There are two sides to reality. There is what we perceive and express in the physical world, and then there’s what we feel or imagine in the inner world, the world of the psyche. We each of us sit at the boundary of an inner and an outer world, and neither reality can be excluded from any true description of the totality of human experience.

But the senses have the effect of drawing us out towards embracing more and more of physical reality, until we identify with it completely. We dismiss the inner world, the world of imagination and dreams, as meaningless, indeed as being “unreal”, since it is not “physical”. Thus we close off the door to inner reality, imprison ourselves in the physical and we suffer accordingly, because the physical world can never fulfil a need for completion that is entirely psychological in origin. Mankind’s suffering in the physical world knows no bounds and is increasingly suggestive of our eventual annihilation. Worse, there are many physical scientists today who express the belief consciousness itself is an illusion, that although we might cherish the sense of our own being, in fact we do not exist at all, and never have. How can we not despair? Not only are we trapped in the prison of our minds and invisible to others, we are led to believe there is no one out there either, not even our selves.
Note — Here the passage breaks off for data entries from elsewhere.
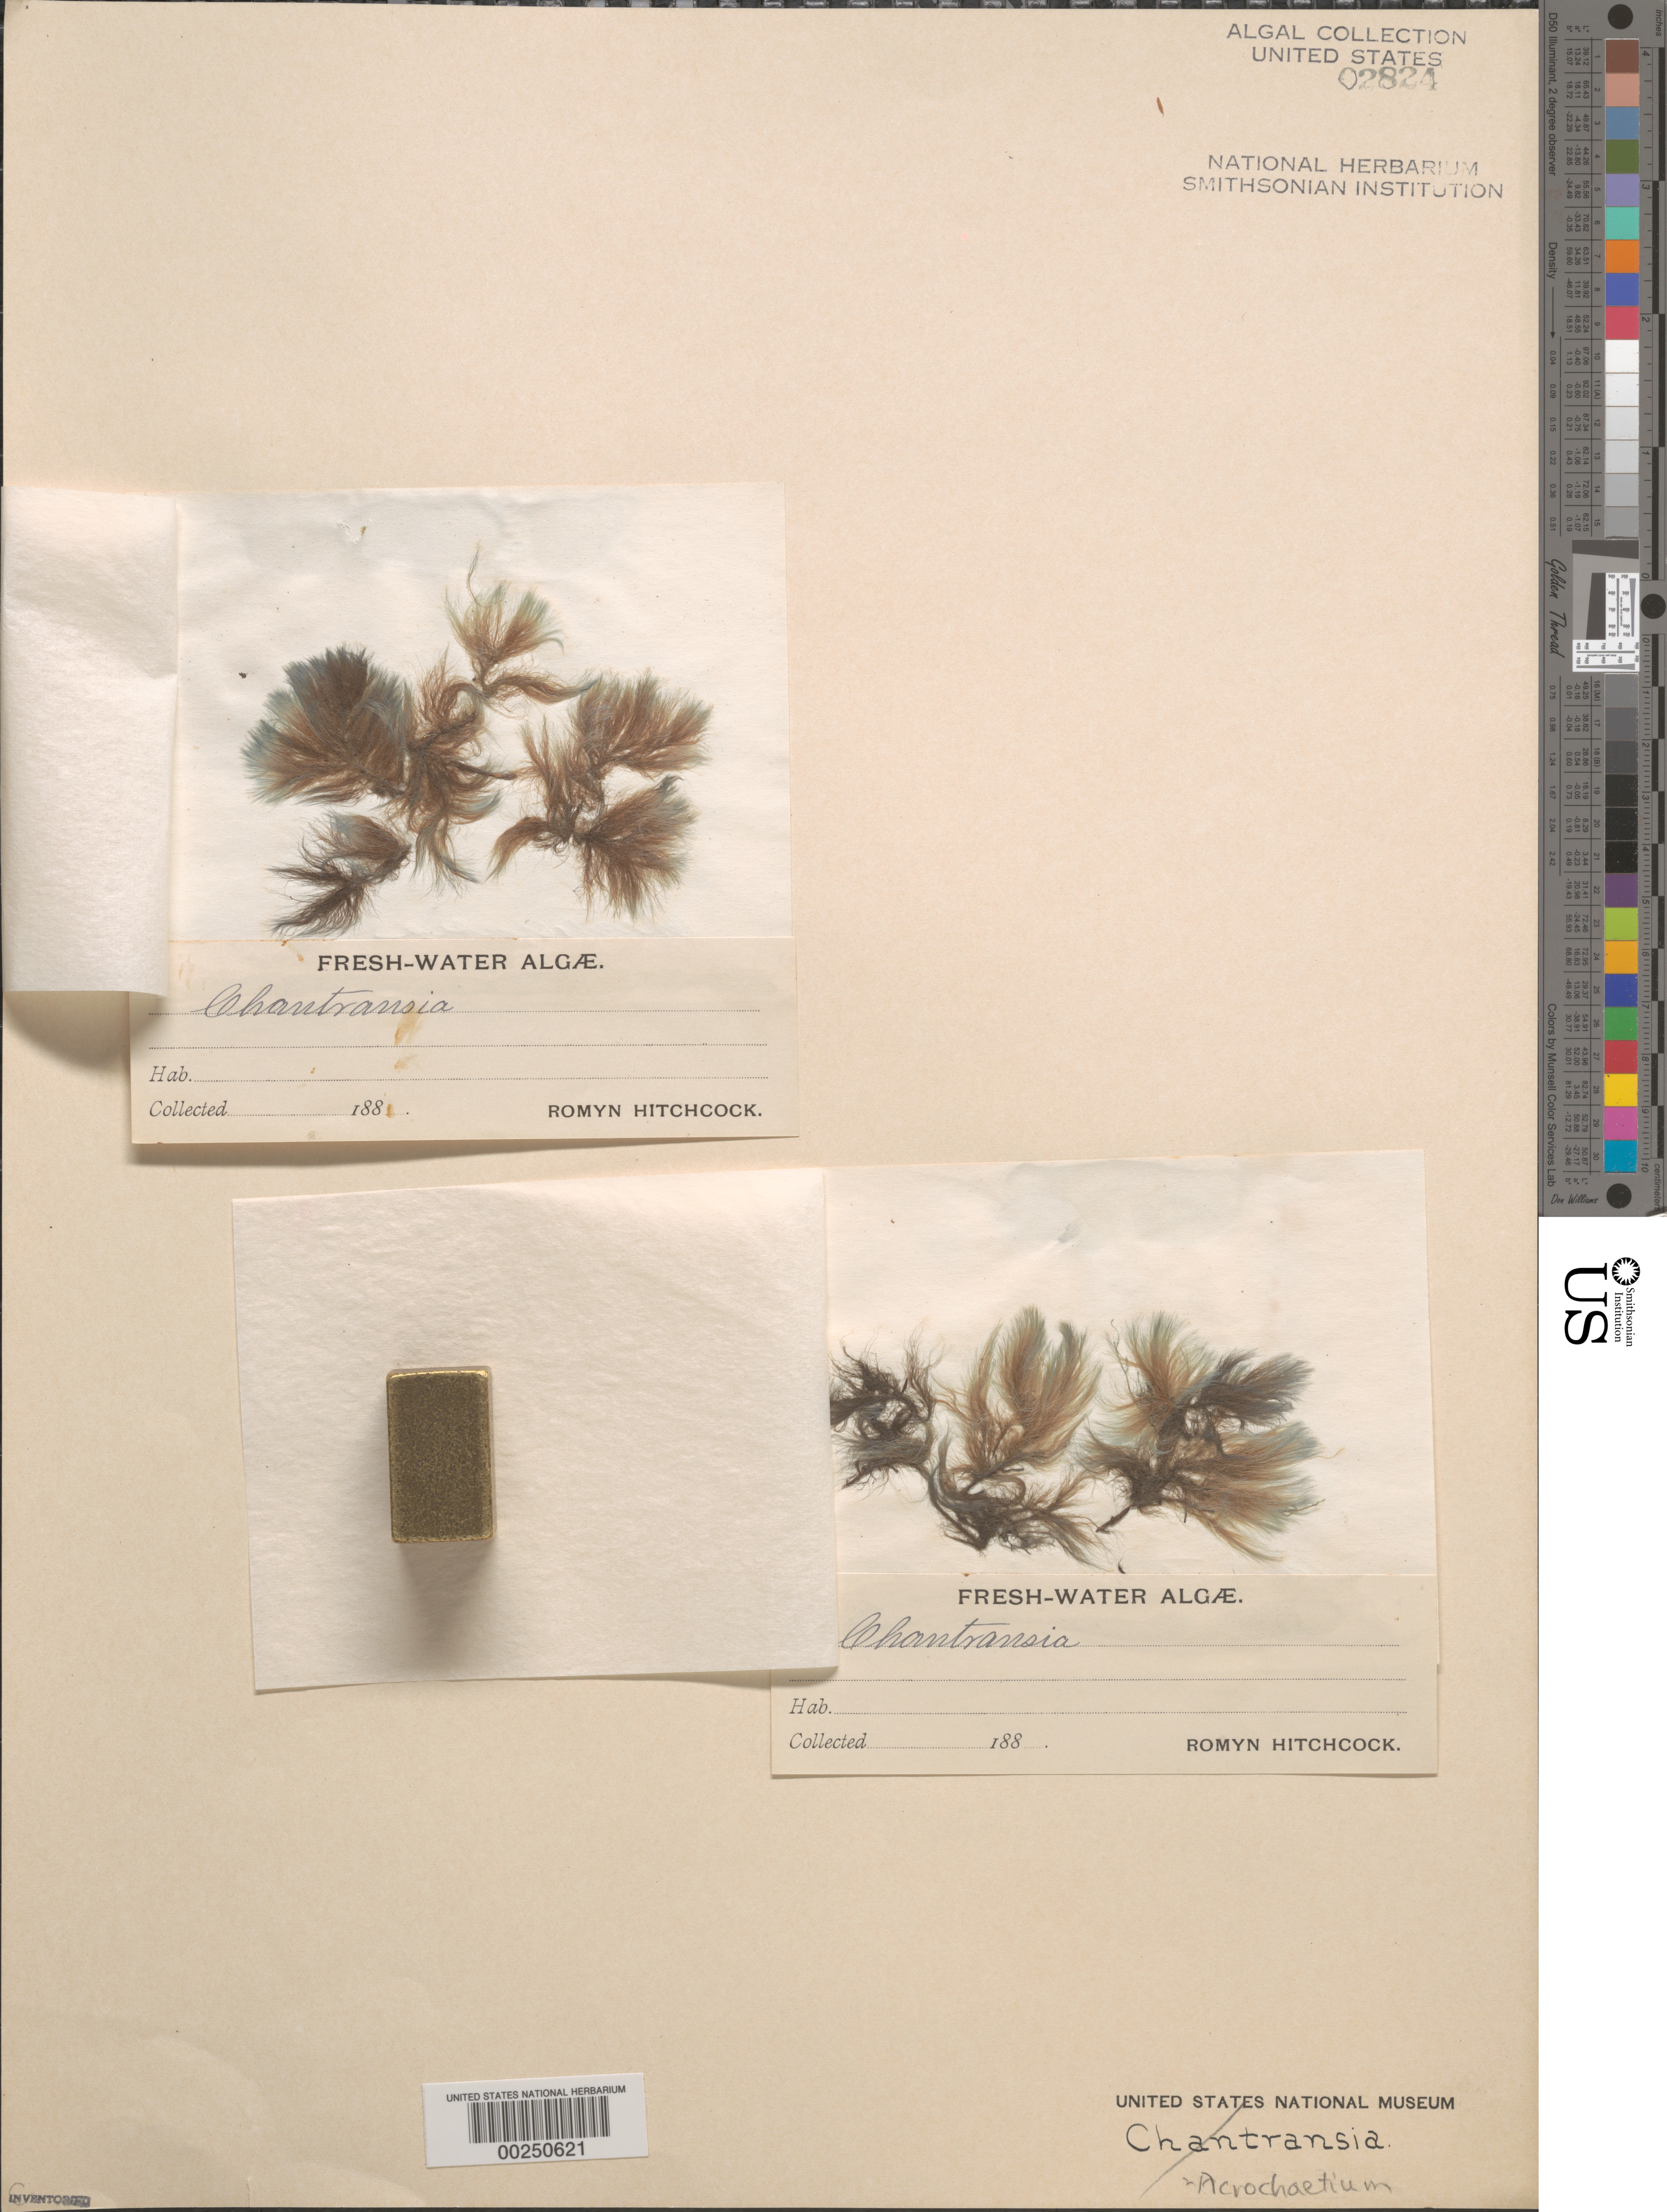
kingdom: Plantae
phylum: Rhodophyta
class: Florideophyceae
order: Acrochaetiales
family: Acrochaetiaceae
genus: Acrochaetium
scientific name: Acrochaetium sp.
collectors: R. Hitchcock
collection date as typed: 188-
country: United States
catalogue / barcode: US 2824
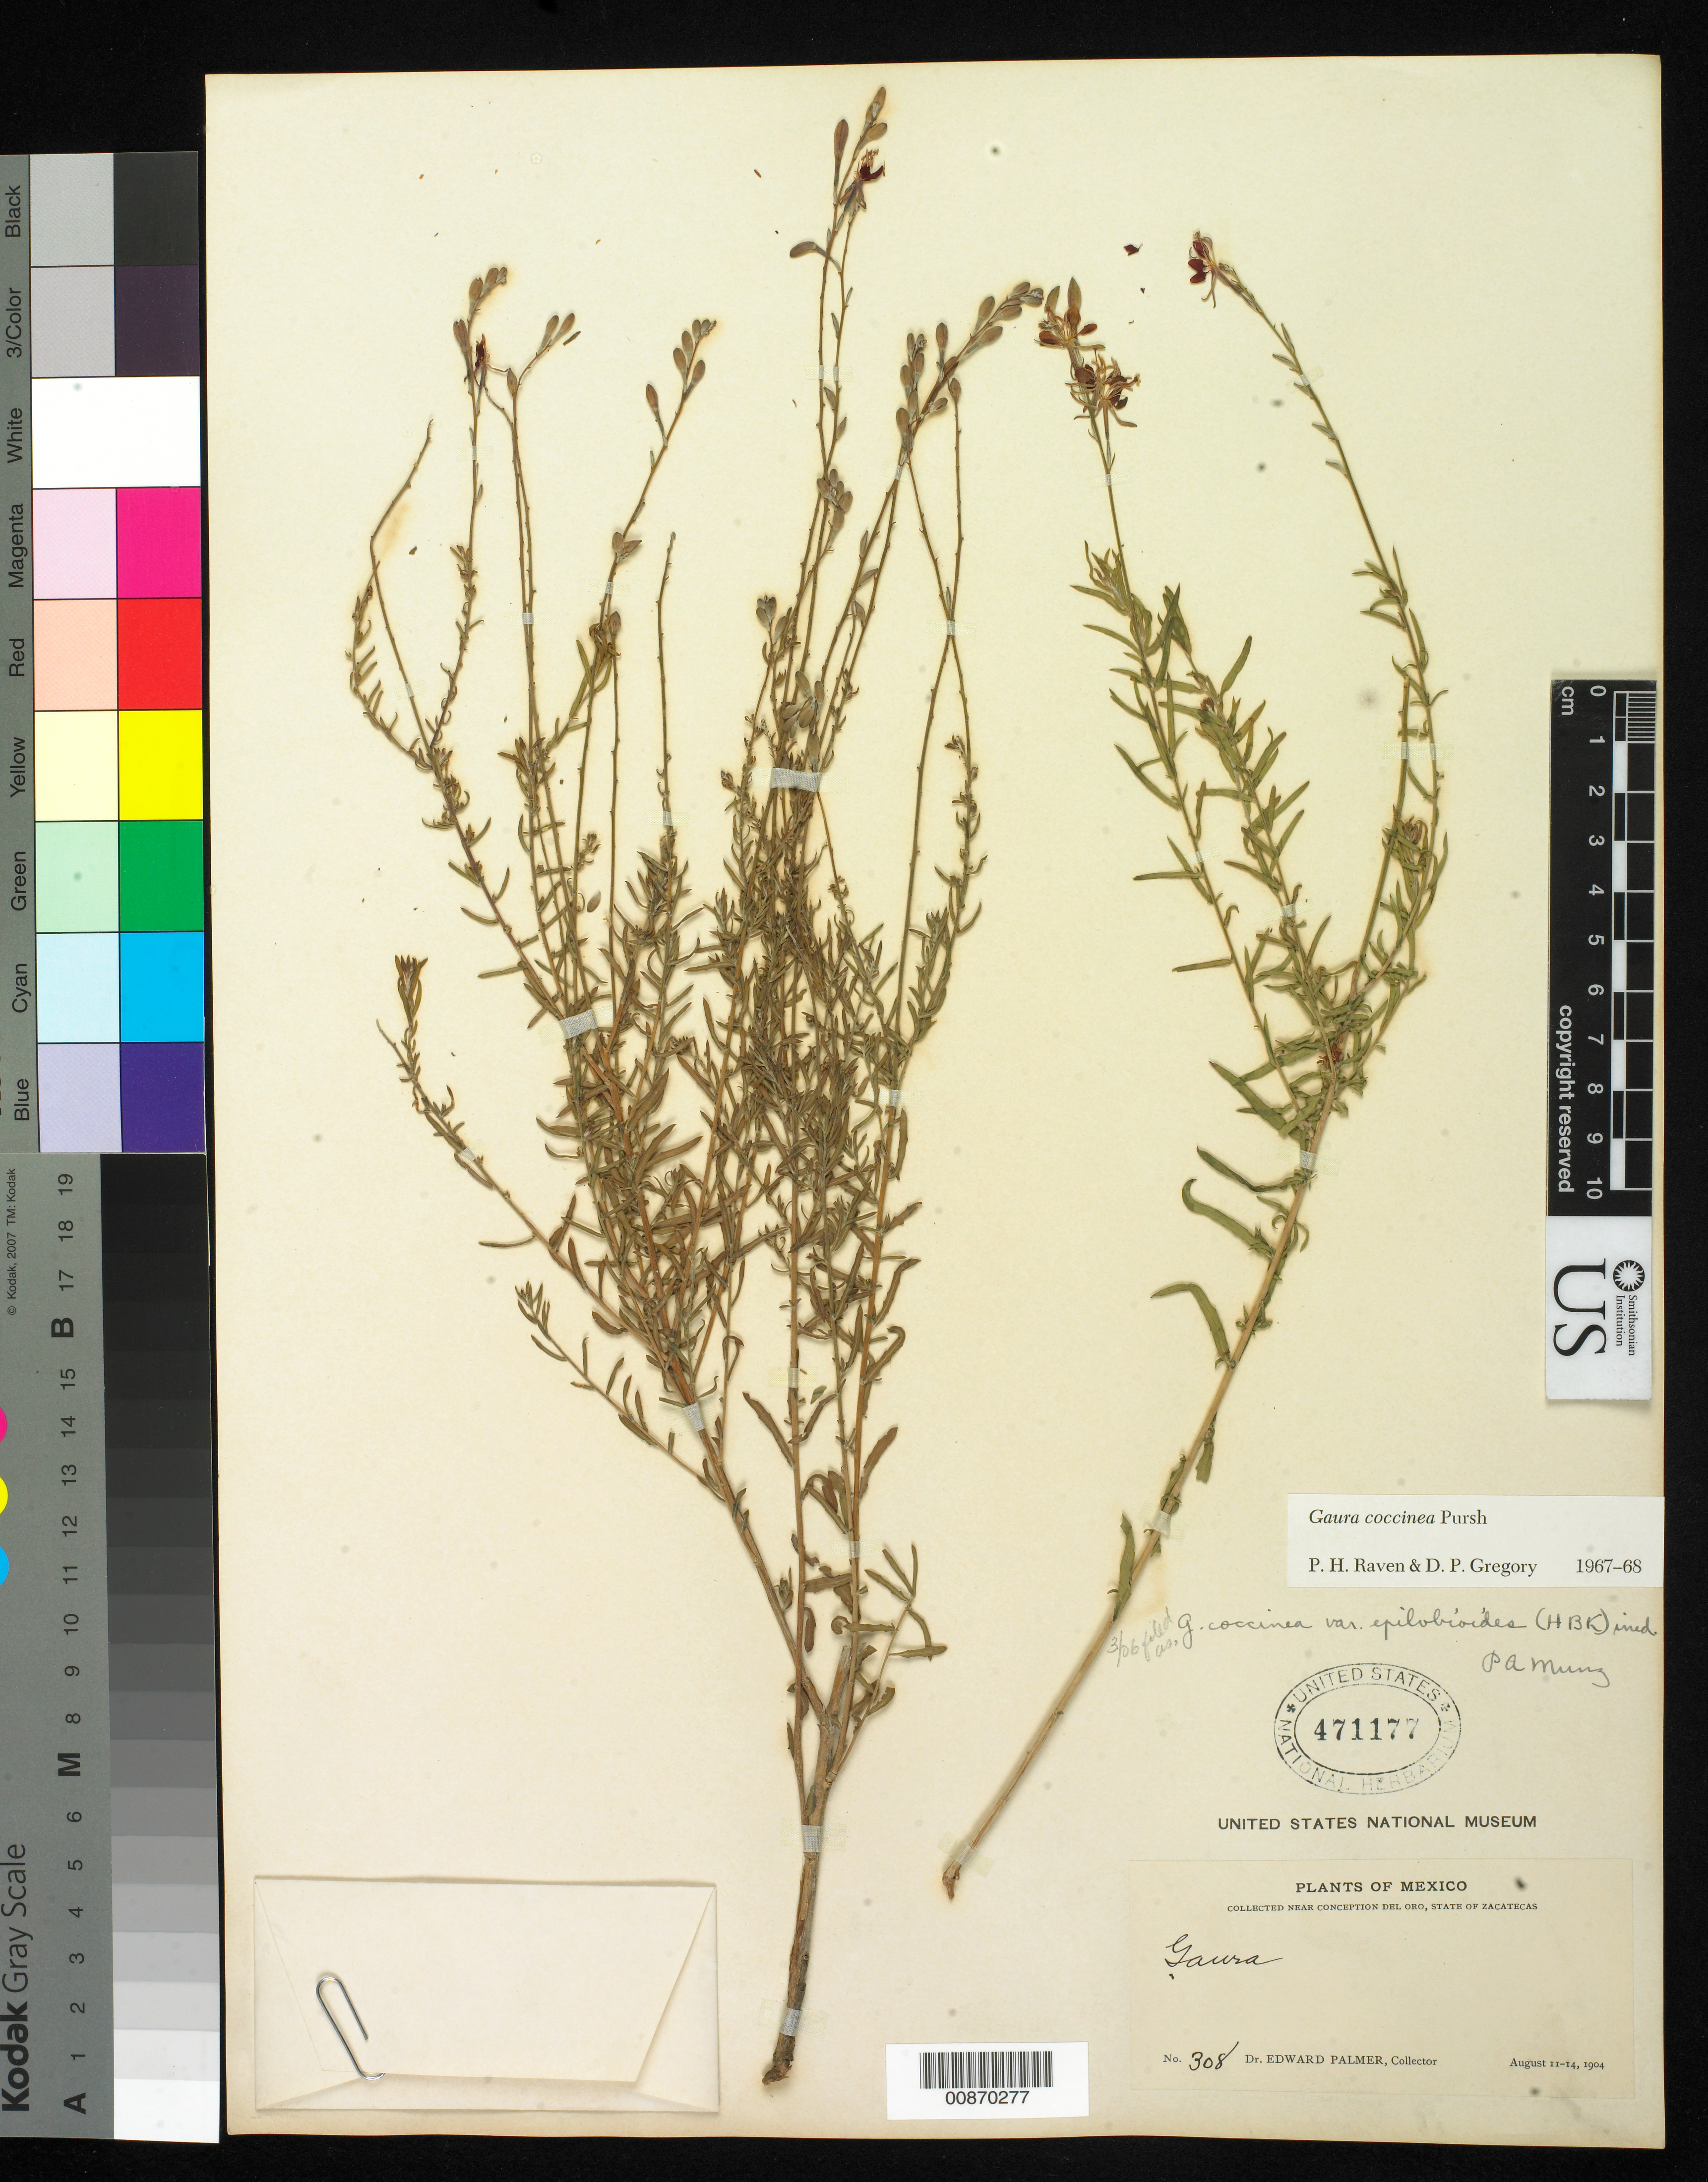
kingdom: Plantae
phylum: Tracheophyta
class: Magnoliopsida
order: Myrtales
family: Onagraceae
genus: Oenothera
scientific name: Oenothera suffrutescens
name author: (Ser.) W.L. Wagner & Hoch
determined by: Wagner, W. L., (BOT), Smithsonian Institution - National Museum of Natural History (UNITED STATES)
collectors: E. Palmer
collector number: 308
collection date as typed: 11 Aug 1904 to 14 Aug 1904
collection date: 1904-08-11/1904-08-14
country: Mexico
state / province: Zacatecas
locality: Near Concepción del Oro, Zacatecas.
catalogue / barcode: US 471177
But we do exist. We are invisible, yes, but we still have a profound effect on the physical world. Everything that was ever built, or made began as an idea, and ideas are born already fully formed as insights in the inner world. In order to give birth to them we must express them into physical reality through drawing or writing or construction. But without the idea occurring in the first place, nothing would be built or drawn or written down, and the world would be entirely as nature made before mankind ever came along and began to shape it. And ideas are the stuff of minds, the stuff of that realm we would dismiss as unreal.

The danger for all of us then is the same as it has always been. It is to forget we are invisible and to believe the form we express in physical reality is the sum total of who we really are, similarly that all forms are more real than the ideas from which they were born, that happiness can come only in the endless pursuit of material form, that the solution to all our problems can only come from the discovery of yet one more “thing” in physical reality, and that thing will have a form and a name ready made.

It wont.

Cultivating an awareness of the inner world is important if we want to live a better life, and see a better society, one that more closely reflects our potential in positive ways. The realisation we are all invisible is a useful milestone. But we do not need to withdraw from life into monkish caves in order to ponder its implications, only realise it is the quality of our ideas that determines the richness or otherwise of life. The best of us is realised as ideas that rise from the deeper layers of the psyche, the worst from the regurgitated scum of a shallower kind of thinking, a thinking that expresses itself as an habitual will to power. But I think we’re starting to know that side of our selves a little better now. I think we are all becoming more conscious of our selves.

Only when we realise how invisible we are do we begin to see each other, and the world more clearly.